TASKS AND EXERCISES
(A) Name every controller that the load disturbance case study mentions.
(B) Using the load disturbance case study, answer these:
(i) Which figure depicts the assumed load disturbances?
(ii) At what time do the load changes in area 2 occur?
(iii) Which controller fails to maintain system stability after those changes?

GIVEN PASSAGE
5.1. Case I: Load Disturbances

In this scenario, disturbances in load demand are applied to investigate the system’s behavior. The disturbances are assumed to be like what is depicted in Figure 7. The dynamic response, including frequency fluctuations in areas 1 and 2 ($\Delta f_1$ and $\Delta f_2$) and tie-line power fluctuations ($\Delta P_{tie}$), are displayed in Figure 8a–c. Smooth dynamic response and more minor frequency fluctuations are achieved using the proposed PDDN-I${}^{\lambda }$ controller than the other ones. The robust performance of the PDDN-I${}^{\lambda }$ controller makes the influences of disturbances in one area less pronounced in the other area compared to the other two controllers. Also, after $t=30$ s with the occurrence of load changes in area 2, the PID controller is unable to maintain system stability and massive undershoot also occurred after this perturbation in tie-line power for systems which are controlled by PID and PIDA controllers.

[A block of data]
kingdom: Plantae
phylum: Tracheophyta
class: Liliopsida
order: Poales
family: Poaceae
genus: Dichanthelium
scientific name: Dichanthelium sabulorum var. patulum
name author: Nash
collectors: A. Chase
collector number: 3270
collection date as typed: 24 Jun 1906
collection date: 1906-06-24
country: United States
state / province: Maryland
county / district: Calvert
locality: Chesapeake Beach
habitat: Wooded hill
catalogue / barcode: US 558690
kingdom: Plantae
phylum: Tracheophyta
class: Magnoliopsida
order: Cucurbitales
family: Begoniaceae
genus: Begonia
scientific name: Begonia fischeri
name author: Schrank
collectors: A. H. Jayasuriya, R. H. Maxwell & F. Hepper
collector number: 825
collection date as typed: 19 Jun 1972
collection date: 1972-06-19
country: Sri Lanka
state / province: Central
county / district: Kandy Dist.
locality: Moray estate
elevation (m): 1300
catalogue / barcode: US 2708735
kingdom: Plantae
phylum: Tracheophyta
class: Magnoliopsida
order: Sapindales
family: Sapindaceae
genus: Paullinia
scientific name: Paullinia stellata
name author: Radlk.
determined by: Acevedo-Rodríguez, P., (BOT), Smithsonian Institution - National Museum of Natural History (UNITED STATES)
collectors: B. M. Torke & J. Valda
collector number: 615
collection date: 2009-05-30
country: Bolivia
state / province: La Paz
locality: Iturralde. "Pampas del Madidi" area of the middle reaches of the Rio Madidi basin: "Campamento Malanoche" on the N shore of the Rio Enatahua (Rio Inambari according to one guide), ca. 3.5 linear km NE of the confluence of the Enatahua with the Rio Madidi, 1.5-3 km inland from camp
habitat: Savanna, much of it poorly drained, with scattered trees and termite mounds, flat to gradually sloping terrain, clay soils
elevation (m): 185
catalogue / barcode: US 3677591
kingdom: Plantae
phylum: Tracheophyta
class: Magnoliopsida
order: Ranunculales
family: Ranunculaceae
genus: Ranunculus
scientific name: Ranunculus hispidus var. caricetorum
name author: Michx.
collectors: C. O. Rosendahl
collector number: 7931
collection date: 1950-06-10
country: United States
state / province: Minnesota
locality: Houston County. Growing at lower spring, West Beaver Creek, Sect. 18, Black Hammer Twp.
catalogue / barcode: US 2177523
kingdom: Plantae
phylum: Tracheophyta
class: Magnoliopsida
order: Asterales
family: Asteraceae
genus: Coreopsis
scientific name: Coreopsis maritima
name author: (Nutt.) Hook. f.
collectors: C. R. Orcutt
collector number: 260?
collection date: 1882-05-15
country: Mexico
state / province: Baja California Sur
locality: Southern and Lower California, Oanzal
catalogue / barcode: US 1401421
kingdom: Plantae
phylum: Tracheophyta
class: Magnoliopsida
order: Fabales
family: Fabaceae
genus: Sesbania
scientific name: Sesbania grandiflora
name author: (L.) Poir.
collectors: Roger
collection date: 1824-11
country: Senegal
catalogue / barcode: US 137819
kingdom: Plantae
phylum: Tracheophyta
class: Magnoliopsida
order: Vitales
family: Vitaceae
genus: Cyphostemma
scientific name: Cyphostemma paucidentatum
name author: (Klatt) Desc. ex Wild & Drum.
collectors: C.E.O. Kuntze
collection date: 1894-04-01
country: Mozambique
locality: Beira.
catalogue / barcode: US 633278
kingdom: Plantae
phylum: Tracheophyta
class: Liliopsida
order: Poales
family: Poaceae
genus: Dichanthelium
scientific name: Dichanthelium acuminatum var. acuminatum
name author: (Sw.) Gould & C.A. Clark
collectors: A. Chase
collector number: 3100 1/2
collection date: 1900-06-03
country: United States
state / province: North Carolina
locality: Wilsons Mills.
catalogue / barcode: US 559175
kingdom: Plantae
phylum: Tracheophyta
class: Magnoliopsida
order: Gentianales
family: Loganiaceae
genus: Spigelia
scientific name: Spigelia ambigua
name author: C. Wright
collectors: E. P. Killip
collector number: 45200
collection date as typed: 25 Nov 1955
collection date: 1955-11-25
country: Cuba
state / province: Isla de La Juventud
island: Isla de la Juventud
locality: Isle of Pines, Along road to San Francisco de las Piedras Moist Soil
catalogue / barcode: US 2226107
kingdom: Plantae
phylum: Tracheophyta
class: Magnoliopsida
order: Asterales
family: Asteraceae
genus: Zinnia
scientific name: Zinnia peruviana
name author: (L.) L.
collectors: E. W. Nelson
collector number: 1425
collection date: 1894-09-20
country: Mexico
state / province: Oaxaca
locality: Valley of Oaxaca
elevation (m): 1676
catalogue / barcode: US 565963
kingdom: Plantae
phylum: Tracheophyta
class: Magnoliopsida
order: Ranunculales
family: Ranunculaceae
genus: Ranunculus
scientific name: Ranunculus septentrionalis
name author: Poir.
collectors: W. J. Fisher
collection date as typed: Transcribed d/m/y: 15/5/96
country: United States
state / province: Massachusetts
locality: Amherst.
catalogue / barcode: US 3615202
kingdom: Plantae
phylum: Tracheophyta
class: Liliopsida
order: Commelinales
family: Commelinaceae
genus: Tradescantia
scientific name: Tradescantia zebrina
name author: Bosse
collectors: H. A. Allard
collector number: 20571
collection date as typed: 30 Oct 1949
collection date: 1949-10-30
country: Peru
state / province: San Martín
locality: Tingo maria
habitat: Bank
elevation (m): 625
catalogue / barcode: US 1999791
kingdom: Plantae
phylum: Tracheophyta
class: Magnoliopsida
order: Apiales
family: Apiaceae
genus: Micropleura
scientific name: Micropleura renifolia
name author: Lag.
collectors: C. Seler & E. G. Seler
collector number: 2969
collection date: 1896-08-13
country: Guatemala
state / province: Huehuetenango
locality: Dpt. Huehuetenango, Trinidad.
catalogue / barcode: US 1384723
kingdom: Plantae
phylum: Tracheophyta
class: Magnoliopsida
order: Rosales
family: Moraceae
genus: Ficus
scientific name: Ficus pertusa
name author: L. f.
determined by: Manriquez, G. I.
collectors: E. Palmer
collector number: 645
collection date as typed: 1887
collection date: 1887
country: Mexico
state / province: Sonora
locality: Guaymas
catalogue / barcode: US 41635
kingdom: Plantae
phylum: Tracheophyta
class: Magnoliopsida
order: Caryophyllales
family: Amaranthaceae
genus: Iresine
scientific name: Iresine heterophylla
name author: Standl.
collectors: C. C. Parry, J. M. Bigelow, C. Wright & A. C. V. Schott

THE RESPONSES
(A) PDDN-Iλ, PID, PIDA

(B)
(i) Figure 7
(ii) t = 30 s
(iii) PID